I enjoyed this. Like Andrew, knowing that this is part of a novel placing less demands on what it does read on its own, although it is a self-contained piece as is. I find little to nit-pick here. Plus, I do like me a good apocalypse. I'm looking forward to more.

My main nit here is "eyes like dinner-plates" since I think that's the simile everyone goes for with giant squid (see for example here and there are many more) so maybe you could reach for something less expected here. (Also then "in colouring and size" kind of goes on to spell out the simile -- though I guess with colour much depends on what colour your dinner plates are). I guess there's an echo of folk tales too, maybe that's what you're after. I seem to remember one I read as a child, Hans-Christian Anderson I think, with three dogs guarding a tinder-box, having their eyes described this way too.

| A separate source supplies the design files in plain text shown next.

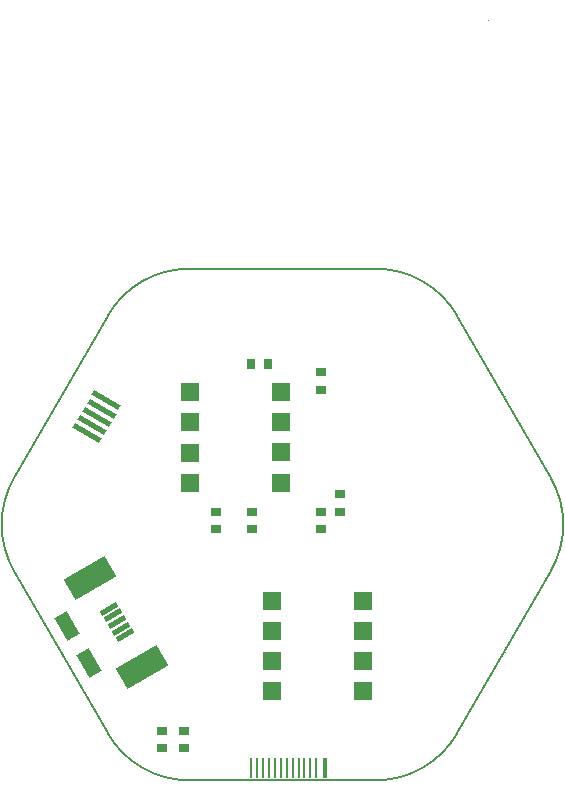
<source format=gtp>
%FSLAX25Y25*%
%MOIN*%
G70*
G01*
G75*
G04 Layer_Color=8421504*
%ADD10R,0.05906X0.05906*%
%ADD11R,0.03347X0.02756*%
G04:AMPARAMS|DCode=12|XSize=62.99mil|YSize=17.72mil|CornerRadius=0mil|HoleSize=0mil|Usage=FLASHONLY|Rotation=210.000|XOffset=0mil|YOffset=0mil|HoleType=Round|Shape=Rectangle|*
%AMROTATEDRECTD12*
4,1,4,0.02285,0.02342,0.03171,0.00808,-0.02285,-0.02342,-0.03171,-0.00808,0.02285,0.02342,0.0*
%
%ADD12ROTATEDRECTD12*%

G04:AMPARAMS|DCode=13|XSize=86.61mil|YSize=47.24mil|CornerRadius=0mil|HoleSize=0mil|Usage=FLASHONLY|Rotation=300.000|XOffset=0mil|YOffset=0mil|HoleType=Round|Shape=Rectangle|*
%AMROTATEDRECTD13*
4,1,4,-0.04211,0.02569,-0.00120,0.04932,0.04211,-0.02569,0.00120,-0.04932,-0.04211,0.02569,0.0*
%
%ADD13ROTATEDRECTD13*%

G04:AMPARAMS|DCode=14|XSize=157.48mil|YSize=78.74mil|CornerRadius=0mil|HoleSize=0mil|Usage=FLASHONLY|Rotation=30.000|XOffset=0mil|YOffset=0mil|HoleType=Round|Shape=Rectangle|*
%AMROTATEDRECTD14*
4,1,4,-0.04851,-0.07347,-0.08788,-0.00528,0.04851,0.07347,0.08788,0.00528,-0.04851,-0.07347,0.0*
%
%ADD14ROTATEDRECTD14*%

%ADD15R,0.02756X0.03347*%
G04:AMPARAMS|DCode=16|XSize=102.36mil|YSize=17.72mil|CornerRadius=0mil|HoleSize=0mil|Usage=FLASHONLY|Rotation=330.000|XOffset=0mil|YOffset=0mil|HoleType=Round|Shape=Rectangle|*
%AMROTATEDRECTD16*
4,1,4,-0.04875,0.01792,-0.03990,0.03326,0.04875,-0.01792,0.03990,-0.03326,-0.04875,0.01792,0.0*
%
%ADD16ROTATEDRECTD16*%

%ADD17R,0.00984X0.07087*%
%ADD18R,0.00984X0.07087*%
%ADD19R,0.01772X0.07087*%
%ADD20C,0.03000*%
%ADD21C,0.02000*%
%ADD22C,0.01000*%
%ADD23C,0.00800*%
%ADD24C,0.00600*%
%ADD25C,0.00250*%
%ADD26C,0.00500*%
%ADD27O,0.07874X0.11811*%
%ADD28R,0.07874X0.11811*%
%ADD29C,0.02953*%
%ADD30P,0.08352X4X165.0*%
%ADD31C,0.05906*%
G04:AMPARAMS|DCode=32|XSize=157.48mil|YSize=78.74mil|CornerRadius=0mil|HoleSize=0mil|Usage=FLASHONLY|Rotation=210.000|XOffset=0mil|YOffset=0mil|HoleType=Round|Shape=Round|*
%AMOVALD32*
21,1,0.07874,0.07874,0.00000,0.00000,210.0*
1,1,0.07874,0.03410,0.01969*
1,1,0.07874,-0.03410,-0.01969*
%
%ADD32OVALD32*%

%ADD33C,0.04331*%
G04:AMPARAMS|DCode=34|XSize=150mil|YSize=60mil|CornerRadius=0mil|HoleSize=0mil|Usage=FLASHONLY|Rotation=150.000|XOffset=0mil|YOffset=0mil|HoleType=Round|Shape=Round|*
%AMOVALD34*
21,1,0.09000,0.06000,0.00000,0.00000,150.0*
1,1,0.06000,0.03897,-0.02250*
1,1,0.06000,-0.03897,0.02250*
%
%ADD34OVALD34*%

G04:AMPARAMS|DCode=35|XSize=86.61mil|YSize=62.99mil|CornerRadius=0mil|HoleSize=0mil|Usage=FLASHONLY|Rotation=150.000|XOffset=0mil|YOffset=0mil|HoleType=Round|Shape=Round|*
%AMOVALD35*
21,1,0.02362,0.06299,0.00000,0.00000,150.0*
1,1,0.06299,0.01023,-0.00591*
1,1,0.06299,-0.01023,0.00591*
%
%ADD35OVALD35*%

%ADD36C,0.03543*%
G04:AMPARAMS|DCode=37|XSize=74.8mil|YSize=39.37mil|CornerRadius=0mil|HoleSize=0mil|Usage=FLASHONLY|Rotation=330.000|XOffset=0mil|YOffset=0mil|HoleType=Round|Shape=Round|*
%AMOVALD37*
21,1,0.03543,0.03937,0.00000,0.00000,330.0*
1,1,0.03937,-0.01534,0.00886*
1,1,0.03937,0.01534,-0.00886*
%
%ADD37OVALD37*%

%ADD38C,0.02000*%
%ADD39C,0.03000*%
%ADD40C,0.00100*%
%ADD41P,0.03341X4X345.0*%
%ADD42P,0.03341X4X195.0*%
%ADD43P,0.03341X4X270.0*%
G04:AMPARAMS|DCode=44|XSize=27.56mil|YSize=33.47mil|CornerRadius=0mil|HoleSize=0mil|Usage=FLASHONLY|Rotation=45.000|XOffset=0mil|YOffset=0mil|HoleType=Round|Shape=Rectangle|*
%AMROTATEDRECTD44*
4,1,4,0.00209,-0.02158,-0.02158,0.00209,-0.00209,0.02158,0.02158,-0.00209,0.00209,-0.02158,0.0*
%
%ADD44ROTATEDRECTD44*%

G04:AMPARAMS|DCode=45|XSize=27.56mil|YSize=33.47mil|CornerRadius=0mil|HoleSize=0mil|Usage=FLASHONLY|Rotation=315.000|XOffset=0mil|YOffset=0mil|HoleType=Round|Shape=Rectangle|*
%AMROTATEDRECTD45*
4,1,4,-0.02158,-0.00209,0.00209,0.02158,0.02158,0.00209,-0.00209,-0.02158,-0.02158,-0.00209,0.0*
%
%ADD45ROTATEDRECTD45*%

%ADD46R,0.02362X0.03937*%
%ADD47R,0.03937X0.02362*%
%ADD48R,0.07087X0.03937*%
%ADD49R,0.07874X0.07874*%
%ADD50O,0.02500X0.05500*%
%ADD51R,0.02500X0.05500*%
%ADD52R,0.01200X0.03400*%
%ADD53R,0.03400X0.01200*%
%ADD54R,0.10236X0.10236*%
G04:AMPARAMS|DCode=55|XSize=31.5mil|YSize=31.5mil|CornerRadius=3.15mil|HoleSize=0mil|Usage=FLASHONLY|Rotation=180.000|XOffset=0mil|YOffset=0mil|HoleType=Round|Shape=RoundedRectangle|*
%AMROUNDEDRECTD55*
21,1,0.03150,0.02520,0,0,180.0*
21,1,0.02520,0.03150,0,0,180.0*
1,1,0.00630,-0.01260,0.01260*
1,1,0.00630,0.01260,0.01260*
1,1,0.00630,0.01260,-0.01260*
1,1,0.00630,-0.01260,-0.01260*
%
%ADD55ROUNDEDRECTD55*%
G04:AMPARAMS|DCode=56|XSize=20mil|YSize=50mil|CornerRadius=0mil|HoleSize=0mil|Usage=FLASHONLY|Rotation=315.000|XOffset=0mil|YOffset=0mil|HoleType=Round|Shape=Rectangle|*
%AMROTATEDRECTD56*
4,1,4,-0.02475,-0.01061,0.01061,0.02475,0.02475,0.01061,-0.01061,-0.02475,-0.02475,-0.01061,0.0*
%
%ADD56ROTATEDRECTD56*%

%ADD57R,0.01772X0.07087*%
%ADD58C,0.04000*%
%ADD59C,0.01500*%
%ADD60C,0.00787*%
%ADD61C,0.00984*%
%ADD62C,0.02362*%
D10*
X458854Y336800D02*
D03*
Y326800D02*
D03*
X428500D02*
D03*
Y336800D02*
D03*
Y316700D02*
D03*
Y306700D02*
D03*
X458854D02*
D03*
Y316800D02*
D03*
X455746Y257100D02*
D03*
Y267200D02*
D03*
X486100D02*
D03*
Y257200D02*
D03*
Y237100D02*
D03*
Y247100D02*
D03*
X455746D02*
D03*
Y237100D02*
D03*
D11*
X426500Y218155D02*
D03*
Y224061D02*
D03*
X419200Y224000D02*
D03*
Y218094D02*
D03*
X449200Y291094D02*
D03*
Y297000D02*
D03*
X437200Y297006D02*
D03*
Y291100D02*
D03*
X478600Y302906D02*
D03*
Y297000D02*
D03*
X472000Y291094D02*
D03*
Y297000D02*
D03*
X472200Y337595D02*
D03*
Y343500D02*
D03*
D12*
X406759Y255768D02*
D03*
X405480Y257984D02*
D03*
X404200Y260200D02*
D03*
X402920Y262416D02*
D03*
X401641Y264632D02*
D03*
D13*
X387632Y258818D02*
D03*
X394719Y246543D02*
D03*
D14*
X395296Y274835D02*
D03*
X412422Y245172D02*
D03*
D15*
X448695Y346100D02*
D03*
X454600D02*
D03*
D16*
X394300Y323200D02*
D03*
X395875Y325928D02*
D03*
X397450Y328655D02*
D03*
X399024Y331383D02*
D03*
X400599Y334110D02*
D03*
D17*
X448900Y211500D02*
D03*
D18*
X450869D02*
D03*
X452837D02*
D03*
X454806D02*
D03*
X456774D02*
D03*
X458743D02*
D03*
X460711D02*
D03*
X462679D02*
D03*
X464648D02*
D03*
X466616D02*
D03*
X468585D02*
D03*
X470553D02*
D03*
D19*
X473506D02*
D03*
D25*
X421800Y289922D02*
G03*
X421800Y289922I-125J0D01*
G01*
X386019Y250119D02*
G03*
X386019Y250119I-125J0D01*
G01*
X459838Y207500D02*
G03*
X459838Y207500I-125J0D01*
G01*
X533657Y250119D02*
G03*
X533657Y250119I-125J0D01*
G01*
Y335358D02*
G03*
X533657Y335358I-125J0D01*
G01*
X459838Y377977D02*
G03*
X459838Y377977I-125J0D01*
G01*
X527987Y460898D02*
G03*
X527987Y460898I-125J0D01*
G01*
X459425Y377977D02*
G03*
X459425Y377977I-125J0D01*
G01*
X533244Y335358D02*
G03*
X533244Y335358I-125J0D01*
G01*
Y250119D02*
G03*
X533244Y250119I-125J0D01*
G01*
X459425Y207500D02*
G03*
X459425Y207500I-125J0D01*
G01*
X385606Y250119D02*
G03*
X385606Y250119I-125J0D01*
G01*
Y335358D02*
G03*
X385606Y335358I-125J0D01*
G01*
D26*
X517519Y362378D02*
G03*
X490499Y377977I-27020J-15600D01*
G01*
X548718Y277139D02*
G03*
X548718Y308338I-27020J15600D01*
G01*
X490499Y207500D02*
G03*
X517519Y223100I0J31200D01*
G01*
X401080Y223100D02*
G03*
X428100Y207500I27020J15600D01*
G01*
X369881Y308338D02*
G03*
X369881Y277139I27020J-15600D01*
G01*
X428100Y377977D02*
G03*
X401080Y362378I0J-31200D01*
G01*
X428100Y377977D02*
X490499D01*
X517519Y362378D02*
X548718Y308338D01*
X517519Y223100D02*
X548718Y277139D01*
X428100Y207500D02*
X490499D01*
X369881Y277139D02*
X401080Y223100D01*
X369881Y308338D02*
X401080Y362378D01*
M02*

</source>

"a couple bluefish" sounds odd to me -- the missing 'of'. Maybe that's idiomatic for this voice, but I don't see this kind of elision repeated elsewhere.

Suddenly there is revving in a reel.

Would seem more natural (to me) as "Suddenly there's the revving of a reel.", since 'revving' is short for revolving, and the reel is what revolves (as I understand it, I don't fish) rather than the revolving taking place in the reel.

Enjoyed,

Matt.

Last edited by Matt Q; 07-16-2019 at 09:26 AM.